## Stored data
________

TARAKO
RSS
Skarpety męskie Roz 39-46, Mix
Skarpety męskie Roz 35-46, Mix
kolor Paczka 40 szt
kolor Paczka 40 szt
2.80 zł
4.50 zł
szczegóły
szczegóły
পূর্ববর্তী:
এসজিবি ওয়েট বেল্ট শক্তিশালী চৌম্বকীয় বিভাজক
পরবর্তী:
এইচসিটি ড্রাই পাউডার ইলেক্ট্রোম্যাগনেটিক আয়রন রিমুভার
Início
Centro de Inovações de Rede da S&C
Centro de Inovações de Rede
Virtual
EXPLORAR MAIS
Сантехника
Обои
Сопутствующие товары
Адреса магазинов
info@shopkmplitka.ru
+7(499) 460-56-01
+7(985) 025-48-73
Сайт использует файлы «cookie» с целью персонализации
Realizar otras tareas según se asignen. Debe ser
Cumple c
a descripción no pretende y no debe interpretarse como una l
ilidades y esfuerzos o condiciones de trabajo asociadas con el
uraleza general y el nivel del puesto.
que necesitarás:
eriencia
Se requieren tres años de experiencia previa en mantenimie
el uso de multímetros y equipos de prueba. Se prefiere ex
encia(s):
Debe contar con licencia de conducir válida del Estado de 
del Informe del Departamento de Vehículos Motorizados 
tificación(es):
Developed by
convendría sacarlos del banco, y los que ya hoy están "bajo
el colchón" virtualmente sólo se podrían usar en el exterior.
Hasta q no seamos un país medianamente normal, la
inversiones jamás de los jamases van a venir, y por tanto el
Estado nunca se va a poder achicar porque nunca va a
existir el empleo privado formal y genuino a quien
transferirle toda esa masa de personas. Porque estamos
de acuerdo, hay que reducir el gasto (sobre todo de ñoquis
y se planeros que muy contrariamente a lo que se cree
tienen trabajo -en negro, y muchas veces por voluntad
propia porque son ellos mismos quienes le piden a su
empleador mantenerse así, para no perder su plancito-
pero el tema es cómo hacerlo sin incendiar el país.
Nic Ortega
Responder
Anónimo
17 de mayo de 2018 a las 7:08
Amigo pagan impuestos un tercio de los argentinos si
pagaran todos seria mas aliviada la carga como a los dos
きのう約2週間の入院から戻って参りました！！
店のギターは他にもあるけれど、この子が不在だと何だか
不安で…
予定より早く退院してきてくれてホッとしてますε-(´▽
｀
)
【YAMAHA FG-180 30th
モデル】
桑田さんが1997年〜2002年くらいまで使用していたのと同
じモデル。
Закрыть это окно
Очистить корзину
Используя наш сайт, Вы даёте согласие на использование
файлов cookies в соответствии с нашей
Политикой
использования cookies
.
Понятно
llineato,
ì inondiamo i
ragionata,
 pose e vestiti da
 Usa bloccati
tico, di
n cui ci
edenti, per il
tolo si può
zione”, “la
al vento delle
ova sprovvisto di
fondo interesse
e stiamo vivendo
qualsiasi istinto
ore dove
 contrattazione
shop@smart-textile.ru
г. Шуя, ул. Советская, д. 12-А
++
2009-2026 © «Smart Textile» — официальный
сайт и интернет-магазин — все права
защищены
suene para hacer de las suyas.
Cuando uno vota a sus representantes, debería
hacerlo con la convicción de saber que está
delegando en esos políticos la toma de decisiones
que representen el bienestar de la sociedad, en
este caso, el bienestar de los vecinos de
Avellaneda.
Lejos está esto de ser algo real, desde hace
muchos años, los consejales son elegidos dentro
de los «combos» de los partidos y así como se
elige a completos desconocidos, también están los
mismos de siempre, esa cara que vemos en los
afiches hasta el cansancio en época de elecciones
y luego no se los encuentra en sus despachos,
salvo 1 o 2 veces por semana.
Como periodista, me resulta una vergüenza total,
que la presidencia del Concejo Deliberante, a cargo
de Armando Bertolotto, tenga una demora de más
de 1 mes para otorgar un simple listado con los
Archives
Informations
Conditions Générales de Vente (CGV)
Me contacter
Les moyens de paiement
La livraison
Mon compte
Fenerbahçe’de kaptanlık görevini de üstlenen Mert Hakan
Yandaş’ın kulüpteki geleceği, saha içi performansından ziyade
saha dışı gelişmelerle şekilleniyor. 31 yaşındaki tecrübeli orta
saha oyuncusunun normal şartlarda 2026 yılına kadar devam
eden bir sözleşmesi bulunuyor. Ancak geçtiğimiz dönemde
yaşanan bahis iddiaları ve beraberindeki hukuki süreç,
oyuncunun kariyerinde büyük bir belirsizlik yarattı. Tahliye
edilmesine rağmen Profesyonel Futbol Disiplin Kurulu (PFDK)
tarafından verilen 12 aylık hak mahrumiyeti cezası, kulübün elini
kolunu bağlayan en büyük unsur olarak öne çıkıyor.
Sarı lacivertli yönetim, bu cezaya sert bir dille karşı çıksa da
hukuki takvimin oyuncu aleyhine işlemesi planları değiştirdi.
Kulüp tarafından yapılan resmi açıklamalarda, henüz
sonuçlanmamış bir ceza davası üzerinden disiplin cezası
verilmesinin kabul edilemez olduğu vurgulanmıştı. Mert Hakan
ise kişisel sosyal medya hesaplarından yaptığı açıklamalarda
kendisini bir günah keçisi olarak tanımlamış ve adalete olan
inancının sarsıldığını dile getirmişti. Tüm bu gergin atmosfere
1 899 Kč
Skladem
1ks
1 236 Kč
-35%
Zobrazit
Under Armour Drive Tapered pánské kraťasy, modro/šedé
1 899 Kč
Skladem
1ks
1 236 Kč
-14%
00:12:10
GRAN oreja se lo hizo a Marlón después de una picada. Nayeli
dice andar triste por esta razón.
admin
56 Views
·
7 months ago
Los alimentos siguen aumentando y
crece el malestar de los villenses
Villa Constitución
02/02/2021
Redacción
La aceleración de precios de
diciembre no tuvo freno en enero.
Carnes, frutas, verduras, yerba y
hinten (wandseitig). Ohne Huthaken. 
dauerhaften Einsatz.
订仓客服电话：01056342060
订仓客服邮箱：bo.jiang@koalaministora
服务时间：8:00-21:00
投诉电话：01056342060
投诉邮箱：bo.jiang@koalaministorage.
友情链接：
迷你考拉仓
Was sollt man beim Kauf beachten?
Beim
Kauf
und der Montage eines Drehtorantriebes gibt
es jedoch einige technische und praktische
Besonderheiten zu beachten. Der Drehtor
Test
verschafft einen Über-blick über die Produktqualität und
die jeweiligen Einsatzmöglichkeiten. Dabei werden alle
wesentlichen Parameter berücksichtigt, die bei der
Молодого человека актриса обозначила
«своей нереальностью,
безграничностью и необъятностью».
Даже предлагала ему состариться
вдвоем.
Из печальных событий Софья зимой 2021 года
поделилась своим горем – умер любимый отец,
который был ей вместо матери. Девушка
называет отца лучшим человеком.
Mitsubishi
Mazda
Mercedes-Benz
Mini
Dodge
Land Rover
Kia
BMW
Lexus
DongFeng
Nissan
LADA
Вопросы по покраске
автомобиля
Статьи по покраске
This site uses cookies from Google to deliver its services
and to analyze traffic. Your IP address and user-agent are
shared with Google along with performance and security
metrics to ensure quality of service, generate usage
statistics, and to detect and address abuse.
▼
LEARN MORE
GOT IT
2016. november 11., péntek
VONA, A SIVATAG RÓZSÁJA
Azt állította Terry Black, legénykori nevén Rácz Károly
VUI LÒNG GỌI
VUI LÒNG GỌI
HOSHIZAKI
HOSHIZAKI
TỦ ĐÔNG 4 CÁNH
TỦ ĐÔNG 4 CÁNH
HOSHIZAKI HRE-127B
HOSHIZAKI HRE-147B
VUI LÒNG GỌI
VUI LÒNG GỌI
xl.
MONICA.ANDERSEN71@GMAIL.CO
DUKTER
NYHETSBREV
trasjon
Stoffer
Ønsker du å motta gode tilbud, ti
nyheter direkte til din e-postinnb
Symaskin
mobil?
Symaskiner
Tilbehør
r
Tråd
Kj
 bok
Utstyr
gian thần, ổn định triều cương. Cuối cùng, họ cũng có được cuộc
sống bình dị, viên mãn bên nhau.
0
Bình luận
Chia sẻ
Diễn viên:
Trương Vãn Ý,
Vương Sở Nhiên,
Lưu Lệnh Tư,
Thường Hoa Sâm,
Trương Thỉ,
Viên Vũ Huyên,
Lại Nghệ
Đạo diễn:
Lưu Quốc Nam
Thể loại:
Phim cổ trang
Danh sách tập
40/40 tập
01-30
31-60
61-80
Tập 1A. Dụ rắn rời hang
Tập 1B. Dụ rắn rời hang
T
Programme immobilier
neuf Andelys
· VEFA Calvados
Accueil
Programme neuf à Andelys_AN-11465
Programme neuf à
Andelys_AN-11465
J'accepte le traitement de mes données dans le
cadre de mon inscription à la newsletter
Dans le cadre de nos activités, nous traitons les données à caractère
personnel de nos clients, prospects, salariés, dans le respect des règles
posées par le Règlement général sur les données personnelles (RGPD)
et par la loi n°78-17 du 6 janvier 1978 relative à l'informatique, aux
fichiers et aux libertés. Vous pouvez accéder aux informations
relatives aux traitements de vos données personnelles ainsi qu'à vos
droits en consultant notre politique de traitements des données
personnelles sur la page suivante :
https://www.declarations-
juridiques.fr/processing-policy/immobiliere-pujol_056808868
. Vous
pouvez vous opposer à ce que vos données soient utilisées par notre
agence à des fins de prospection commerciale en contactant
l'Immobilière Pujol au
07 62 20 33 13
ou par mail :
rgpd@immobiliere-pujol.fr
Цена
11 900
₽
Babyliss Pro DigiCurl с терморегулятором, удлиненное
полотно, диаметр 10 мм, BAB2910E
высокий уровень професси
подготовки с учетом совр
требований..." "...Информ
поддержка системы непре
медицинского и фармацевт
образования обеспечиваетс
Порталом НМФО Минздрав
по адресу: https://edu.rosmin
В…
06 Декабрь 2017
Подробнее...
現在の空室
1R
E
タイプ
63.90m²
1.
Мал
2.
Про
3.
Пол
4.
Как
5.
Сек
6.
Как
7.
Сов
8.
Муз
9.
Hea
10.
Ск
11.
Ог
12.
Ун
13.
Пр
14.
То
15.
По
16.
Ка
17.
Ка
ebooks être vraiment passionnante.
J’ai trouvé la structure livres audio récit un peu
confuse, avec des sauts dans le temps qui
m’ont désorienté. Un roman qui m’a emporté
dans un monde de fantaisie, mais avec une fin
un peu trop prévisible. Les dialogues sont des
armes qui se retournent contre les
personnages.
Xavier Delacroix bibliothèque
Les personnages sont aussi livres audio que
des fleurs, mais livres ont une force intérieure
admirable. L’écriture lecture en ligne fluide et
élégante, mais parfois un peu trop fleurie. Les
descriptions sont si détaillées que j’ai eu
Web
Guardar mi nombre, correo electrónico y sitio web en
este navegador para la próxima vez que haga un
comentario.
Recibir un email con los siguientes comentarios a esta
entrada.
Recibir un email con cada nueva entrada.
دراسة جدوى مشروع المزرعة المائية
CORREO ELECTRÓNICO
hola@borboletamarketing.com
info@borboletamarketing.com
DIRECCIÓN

________

Take every line from the data that includes the word "trabajo".

## ANSWER BELOW
ilidades y esfuerzos o condiciones de trabajo asociadas con el
tienen trabajo -en negro, y muchas veces por voluntad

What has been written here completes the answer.